Kaylin closed her eyes.

“You don’t have spaces like this one. You could; Helen would allow it. But you don’t. You let Helen be Helen. This space, Helen also allowed me to create. She likes it,” Sedarias added, voice soft. “I wish I had met her in my childhood.”

“She wouldn’t be the Helen you know now.”

Silence.

“What were you trying to do?”

“I wasn’t consciously trying to do anything. I was...angry. With Mandoran.” Before Kaylin could speak in his defense, she added, “And I suppose with Serralyn and Valliant as well. With Eddorian. With Teela.” She bowed her head again. “Terrano says I am always angry.”

“You’re not going to deny that, are you?”

“This was not created, this place, from anger.”

Kaylin opened her eyes. She looked at the trees, at the sky, at the surroundings. “No. But it’s not real, either. This, and the rock desert, neither are real.”

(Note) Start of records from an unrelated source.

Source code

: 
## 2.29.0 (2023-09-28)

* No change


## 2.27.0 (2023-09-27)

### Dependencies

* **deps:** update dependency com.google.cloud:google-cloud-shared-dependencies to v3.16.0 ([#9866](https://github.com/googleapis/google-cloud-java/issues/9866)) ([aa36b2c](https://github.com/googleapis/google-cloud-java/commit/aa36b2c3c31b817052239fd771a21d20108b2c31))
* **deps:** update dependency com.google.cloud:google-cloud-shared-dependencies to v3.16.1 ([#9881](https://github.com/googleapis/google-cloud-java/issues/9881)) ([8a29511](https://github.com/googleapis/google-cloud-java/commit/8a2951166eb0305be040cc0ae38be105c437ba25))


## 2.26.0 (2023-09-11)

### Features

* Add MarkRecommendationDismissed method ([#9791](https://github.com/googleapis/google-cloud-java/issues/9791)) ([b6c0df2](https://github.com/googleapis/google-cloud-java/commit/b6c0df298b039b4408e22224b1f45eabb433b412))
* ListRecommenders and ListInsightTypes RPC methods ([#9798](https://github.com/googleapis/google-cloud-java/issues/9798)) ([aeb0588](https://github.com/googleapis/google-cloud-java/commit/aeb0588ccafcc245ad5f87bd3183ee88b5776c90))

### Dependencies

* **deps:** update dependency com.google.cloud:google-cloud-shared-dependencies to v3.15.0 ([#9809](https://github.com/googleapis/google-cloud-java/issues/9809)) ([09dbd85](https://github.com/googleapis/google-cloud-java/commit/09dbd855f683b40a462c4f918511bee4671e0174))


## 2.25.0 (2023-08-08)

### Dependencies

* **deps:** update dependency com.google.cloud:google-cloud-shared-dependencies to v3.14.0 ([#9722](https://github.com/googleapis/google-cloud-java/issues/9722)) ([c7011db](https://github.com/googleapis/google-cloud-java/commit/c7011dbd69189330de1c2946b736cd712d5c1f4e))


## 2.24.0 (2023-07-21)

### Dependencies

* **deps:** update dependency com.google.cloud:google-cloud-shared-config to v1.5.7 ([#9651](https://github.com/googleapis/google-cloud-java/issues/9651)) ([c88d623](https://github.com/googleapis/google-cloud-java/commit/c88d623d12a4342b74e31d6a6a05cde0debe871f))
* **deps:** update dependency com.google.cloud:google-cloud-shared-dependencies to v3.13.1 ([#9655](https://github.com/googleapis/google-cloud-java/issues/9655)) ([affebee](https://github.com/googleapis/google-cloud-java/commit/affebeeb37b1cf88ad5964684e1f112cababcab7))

“You don’t understand Helen’s power, a Hallionne’s power, if you believe that. You could—were you any other mortal—die here. How much more real must something be?”

“Helen wouldn’t allow any of my guests to be killed anywhere within her boundaries.”

“No, perhaps not. No more would Alsanis, when we were his to jail.” Sedarias rose. “What would you rather see?”

“You,” Kaylin replied. “Your friends. My normal house.”

“Nothing about your house is normal. What Helen does to create your normal house is akin to what has been done here. You’ve seen our rooms.”

But it wasn’t the same. Kaylin couldn’t tell if Sedarias was lying or deflecting, or if she believed what she had said.

She can’t hear us.

She could, however, hear Kaylin. “Why don’t you trust them?”

Sedarias said nothing.

“I understand why you didn’t trust your family. I always wanted siblings. I never had any. Not really. But your family has convinced me that I might have been extremely lucky not to.”

This pulled a cold smile from Sedarias.

“But your brother is dead. Your sister is dead. You might have a whole host of cousins who inevitably join them, if your entire family culture is the same. I don’t know. I’m not Barrani and I can’t judge.”

“But you do judge.”

Kaylin shrugged. “I think it sucks, yes. I think the world is a better place without your relatives in it, yes. But I understand why you didn’t trust them. They would have killed you if you’d left them any openings. They tried when you didn’t.